Higher Oil Prices Don't Equal Increase in Hiring ... Yet

In recent months, the oil and gas industry has seen the price of crude oil rise to around $50 per barrel and it’s left many speculating on whether we’ll see a spike in employment as well.

Not so fast, says Texas economist Karr Ingham.

Data from the Texas Petro Index (TPI) this month showed that unemployment continues to rise (100,000 upstream jobs have been lost) despite crude oil price increases and the increased number of drilling rigs operating in Texas in June.

“Unemployment will probably continue to increase because there’s always a lag time of several months” after everything bottoms out, Ingham, who created and maintains the TPI, told Rigzone. “Industry employment typically responds within a six-month time frame ... let’s assume February 2016 ends up being the bottom in terms of crude oil pricing and that prices remain relatively simulative. If we were to date six months after that, we’re looking at August.”

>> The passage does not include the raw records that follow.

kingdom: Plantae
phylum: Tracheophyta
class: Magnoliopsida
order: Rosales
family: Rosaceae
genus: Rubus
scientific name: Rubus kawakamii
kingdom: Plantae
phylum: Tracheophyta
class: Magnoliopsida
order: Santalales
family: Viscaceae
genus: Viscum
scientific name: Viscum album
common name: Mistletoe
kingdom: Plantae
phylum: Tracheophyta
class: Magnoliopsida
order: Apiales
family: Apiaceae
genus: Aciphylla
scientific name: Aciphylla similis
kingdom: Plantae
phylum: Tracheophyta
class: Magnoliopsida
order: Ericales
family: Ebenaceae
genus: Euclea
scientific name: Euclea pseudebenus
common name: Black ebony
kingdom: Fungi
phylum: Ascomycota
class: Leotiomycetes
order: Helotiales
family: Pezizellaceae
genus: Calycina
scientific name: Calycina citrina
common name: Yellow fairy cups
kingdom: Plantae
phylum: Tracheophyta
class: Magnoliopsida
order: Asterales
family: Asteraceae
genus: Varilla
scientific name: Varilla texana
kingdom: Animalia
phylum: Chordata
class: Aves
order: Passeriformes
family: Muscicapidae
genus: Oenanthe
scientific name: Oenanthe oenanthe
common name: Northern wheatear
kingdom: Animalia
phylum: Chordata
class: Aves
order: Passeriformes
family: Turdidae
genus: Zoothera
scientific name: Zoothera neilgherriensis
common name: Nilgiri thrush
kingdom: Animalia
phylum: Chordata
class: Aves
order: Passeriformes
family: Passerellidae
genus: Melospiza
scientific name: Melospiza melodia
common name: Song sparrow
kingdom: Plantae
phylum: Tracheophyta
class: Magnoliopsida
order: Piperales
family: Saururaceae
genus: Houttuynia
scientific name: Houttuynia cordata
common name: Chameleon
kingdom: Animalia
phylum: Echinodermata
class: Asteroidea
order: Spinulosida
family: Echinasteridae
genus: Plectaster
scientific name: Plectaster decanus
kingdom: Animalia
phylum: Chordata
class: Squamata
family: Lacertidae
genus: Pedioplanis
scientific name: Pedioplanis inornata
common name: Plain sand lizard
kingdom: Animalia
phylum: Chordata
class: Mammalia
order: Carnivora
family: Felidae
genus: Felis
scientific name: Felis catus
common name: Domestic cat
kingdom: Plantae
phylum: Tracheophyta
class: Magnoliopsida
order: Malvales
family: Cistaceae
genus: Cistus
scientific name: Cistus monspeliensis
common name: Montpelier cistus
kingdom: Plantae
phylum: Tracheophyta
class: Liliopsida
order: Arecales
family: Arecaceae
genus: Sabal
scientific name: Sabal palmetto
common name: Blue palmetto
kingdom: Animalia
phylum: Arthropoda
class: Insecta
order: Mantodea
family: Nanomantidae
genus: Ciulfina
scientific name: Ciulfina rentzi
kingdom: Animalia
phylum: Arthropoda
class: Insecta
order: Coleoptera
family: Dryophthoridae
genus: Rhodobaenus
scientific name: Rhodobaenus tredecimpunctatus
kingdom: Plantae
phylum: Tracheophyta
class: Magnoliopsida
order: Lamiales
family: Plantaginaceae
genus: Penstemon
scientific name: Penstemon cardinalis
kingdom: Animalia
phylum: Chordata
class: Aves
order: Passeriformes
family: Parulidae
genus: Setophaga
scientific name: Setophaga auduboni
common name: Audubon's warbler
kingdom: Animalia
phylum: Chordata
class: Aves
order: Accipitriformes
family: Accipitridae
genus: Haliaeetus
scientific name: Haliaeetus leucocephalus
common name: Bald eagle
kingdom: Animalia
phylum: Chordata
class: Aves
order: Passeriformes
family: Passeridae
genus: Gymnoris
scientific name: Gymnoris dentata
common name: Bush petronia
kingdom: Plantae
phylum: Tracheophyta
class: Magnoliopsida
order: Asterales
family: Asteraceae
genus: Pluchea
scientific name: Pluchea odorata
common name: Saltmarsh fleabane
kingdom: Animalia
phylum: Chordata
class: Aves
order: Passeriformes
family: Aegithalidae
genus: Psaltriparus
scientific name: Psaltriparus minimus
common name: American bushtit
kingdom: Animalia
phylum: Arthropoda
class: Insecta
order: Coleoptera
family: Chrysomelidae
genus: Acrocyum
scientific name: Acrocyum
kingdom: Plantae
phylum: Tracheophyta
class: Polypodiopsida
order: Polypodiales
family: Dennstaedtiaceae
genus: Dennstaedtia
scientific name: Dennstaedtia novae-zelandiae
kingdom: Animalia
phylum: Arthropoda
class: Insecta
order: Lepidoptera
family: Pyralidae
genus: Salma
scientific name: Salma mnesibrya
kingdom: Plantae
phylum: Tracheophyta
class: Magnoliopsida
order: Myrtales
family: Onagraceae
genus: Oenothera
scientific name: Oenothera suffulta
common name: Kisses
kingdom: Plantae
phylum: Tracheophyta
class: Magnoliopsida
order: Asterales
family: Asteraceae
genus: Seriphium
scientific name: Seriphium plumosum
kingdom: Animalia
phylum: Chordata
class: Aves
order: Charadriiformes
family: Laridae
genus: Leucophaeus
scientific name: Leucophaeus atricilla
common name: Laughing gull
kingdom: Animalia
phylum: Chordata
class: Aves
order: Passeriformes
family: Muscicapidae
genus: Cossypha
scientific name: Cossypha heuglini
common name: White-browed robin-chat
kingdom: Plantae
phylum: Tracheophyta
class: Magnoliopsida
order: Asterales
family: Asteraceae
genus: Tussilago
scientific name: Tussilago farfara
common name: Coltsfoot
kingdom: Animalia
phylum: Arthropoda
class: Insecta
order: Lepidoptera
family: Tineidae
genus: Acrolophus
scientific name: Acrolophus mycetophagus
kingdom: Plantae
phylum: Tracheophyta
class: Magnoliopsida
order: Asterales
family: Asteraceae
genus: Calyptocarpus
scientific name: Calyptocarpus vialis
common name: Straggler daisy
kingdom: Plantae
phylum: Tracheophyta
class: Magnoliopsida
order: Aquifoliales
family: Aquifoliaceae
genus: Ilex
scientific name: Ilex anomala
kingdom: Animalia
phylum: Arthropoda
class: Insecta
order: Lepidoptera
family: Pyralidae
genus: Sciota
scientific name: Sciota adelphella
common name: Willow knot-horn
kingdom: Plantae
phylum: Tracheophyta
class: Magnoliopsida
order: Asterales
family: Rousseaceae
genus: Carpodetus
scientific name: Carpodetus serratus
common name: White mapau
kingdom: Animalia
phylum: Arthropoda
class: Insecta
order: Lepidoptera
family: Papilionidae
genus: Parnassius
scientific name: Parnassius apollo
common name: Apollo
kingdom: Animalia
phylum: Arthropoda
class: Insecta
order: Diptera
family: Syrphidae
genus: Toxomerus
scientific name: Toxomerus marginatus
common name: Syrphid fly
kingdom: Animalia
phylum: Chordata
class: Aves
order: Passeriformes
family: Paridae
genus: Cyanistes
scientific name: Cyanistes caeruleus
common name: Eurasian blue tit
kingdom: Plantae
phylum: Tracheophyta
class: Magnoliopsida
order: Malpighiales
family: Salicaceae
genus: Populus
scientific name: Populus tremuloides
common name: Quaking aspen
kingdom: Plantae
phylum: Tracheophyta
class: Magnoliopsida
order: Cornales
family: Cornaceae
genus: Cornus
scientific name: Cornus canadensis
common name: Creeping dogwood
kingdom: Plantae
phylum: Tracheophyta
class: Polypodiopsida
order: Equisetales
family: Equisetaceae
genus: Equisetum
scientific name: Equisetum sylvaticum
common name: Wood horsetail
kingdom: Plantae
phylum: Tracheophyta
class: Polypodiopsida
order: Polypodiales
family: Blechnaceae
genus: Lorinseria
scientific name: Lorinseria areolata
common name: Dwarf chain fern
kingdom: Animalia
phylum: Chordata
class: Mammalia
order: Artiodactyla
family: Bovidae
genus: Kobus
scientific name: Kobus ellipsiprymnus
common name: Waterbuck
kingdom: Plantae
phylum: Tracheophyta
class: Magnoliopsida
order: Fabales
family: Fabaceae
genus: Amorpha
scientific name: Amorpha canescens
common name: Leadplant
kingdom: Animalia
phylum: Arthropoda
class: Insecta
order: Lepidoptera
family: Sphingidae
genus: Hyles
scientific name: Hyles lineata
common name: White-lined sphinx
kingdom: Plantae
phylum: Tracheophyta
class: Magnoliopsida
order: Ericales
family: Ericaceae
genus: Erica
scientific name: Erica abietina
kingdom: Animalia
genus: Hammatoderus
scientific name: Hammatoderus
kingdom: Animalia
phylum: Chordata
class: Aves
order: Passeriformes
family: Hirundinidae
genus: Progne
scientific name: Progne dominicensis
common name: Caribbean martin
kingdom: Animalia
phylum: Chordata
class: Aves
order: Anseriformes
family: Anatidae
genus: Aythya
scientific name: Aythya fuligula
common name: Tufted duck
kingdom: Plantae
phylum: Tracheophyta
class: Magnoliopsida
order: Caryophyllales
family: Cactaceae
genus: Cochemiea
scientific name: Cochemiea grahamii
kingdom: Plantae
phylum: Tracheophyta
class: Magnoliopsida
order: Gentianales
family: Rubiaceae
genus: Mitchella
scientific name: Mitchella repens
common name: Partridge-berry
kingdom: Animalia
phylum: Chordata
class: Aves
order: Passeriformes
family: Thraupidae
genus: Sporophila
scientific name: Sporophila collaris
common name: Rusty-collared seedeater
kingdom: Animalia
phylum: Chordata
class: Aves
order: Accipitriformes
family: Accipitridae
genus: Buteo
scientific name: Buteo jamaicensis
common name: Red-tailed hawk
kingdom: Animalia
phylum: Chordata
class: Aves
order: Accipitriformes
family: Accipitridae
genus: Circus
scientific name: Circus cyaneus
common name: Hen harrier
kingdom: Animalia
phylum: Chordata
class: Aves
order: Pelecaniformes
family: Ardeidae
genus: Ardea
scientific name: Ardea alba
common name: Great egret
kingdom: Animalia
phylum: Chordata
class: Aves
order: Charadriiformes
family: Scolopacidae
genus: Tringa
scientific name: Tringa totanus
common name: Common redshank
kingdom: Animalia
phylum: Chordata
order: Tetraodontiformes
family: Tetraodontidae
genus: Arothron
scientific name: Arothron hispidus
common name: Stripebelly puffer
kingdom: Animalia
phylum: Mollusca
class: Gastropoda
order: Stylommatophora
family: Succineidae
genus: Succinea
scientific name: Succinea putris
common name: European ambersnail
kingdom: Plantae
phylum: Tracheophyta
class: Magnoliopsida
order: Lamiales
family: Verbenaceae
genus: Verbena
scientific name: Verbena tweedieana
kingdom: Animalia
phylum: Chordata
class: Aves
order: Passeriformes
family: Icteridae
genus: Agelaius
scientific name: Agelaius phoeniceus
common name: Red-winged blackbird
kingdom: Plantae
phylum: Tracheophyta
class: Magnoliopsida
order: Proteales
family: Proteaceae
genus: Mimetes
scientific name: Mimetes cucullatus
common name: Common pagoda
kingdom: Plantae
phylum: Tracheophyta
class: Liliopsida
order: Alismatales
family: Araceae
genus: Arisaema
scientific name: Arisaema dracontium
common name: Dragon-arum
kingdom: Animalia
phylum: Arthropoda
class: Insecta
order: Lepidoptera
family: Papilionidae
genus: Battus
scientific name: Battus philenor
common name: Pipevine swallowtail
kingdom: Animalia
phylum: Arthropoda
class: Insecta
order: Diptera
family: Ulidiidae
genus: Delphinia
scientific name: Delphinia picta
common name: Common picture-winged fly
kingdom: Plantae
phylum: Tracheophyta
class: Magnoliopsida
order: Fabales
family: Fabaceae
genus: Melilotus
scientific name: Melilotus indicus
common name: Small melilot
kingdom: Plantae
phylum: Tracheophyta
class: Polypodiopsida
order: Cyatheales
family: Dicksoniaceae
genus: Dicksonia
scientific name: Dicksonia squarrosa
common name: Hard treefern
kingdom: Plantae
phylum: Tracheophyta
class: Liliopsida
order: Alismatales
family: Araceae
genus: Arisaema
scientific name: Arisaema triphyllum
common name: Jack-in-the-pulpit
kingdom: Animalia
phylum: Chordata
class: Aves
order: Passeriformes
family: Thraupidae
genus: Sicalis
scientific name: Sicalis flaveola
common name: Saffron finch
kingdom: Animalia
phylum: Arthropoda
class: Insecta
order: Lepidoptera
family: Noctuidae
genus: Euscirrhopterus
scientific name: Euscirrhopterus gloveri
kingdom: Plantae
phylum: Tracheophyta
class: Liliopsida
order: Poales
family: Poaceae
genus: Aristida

Ingham added that companies are not going to be so quick to assume employment costs again after they’ve gone through the pain of eliminating costs through workforce reductions – even with $50 oil.  

“This is going to be a long process before we start to add a significant number of jobs to the upstream oil and gas sector in Texas,” Ingham said. “We’ll continue to see job losses for the next few months, but by August, I hope it stabilizes and we stop losing oilfield jobs on a monthly basis. Will it be a resurgence of hiring? No. It will be slow.”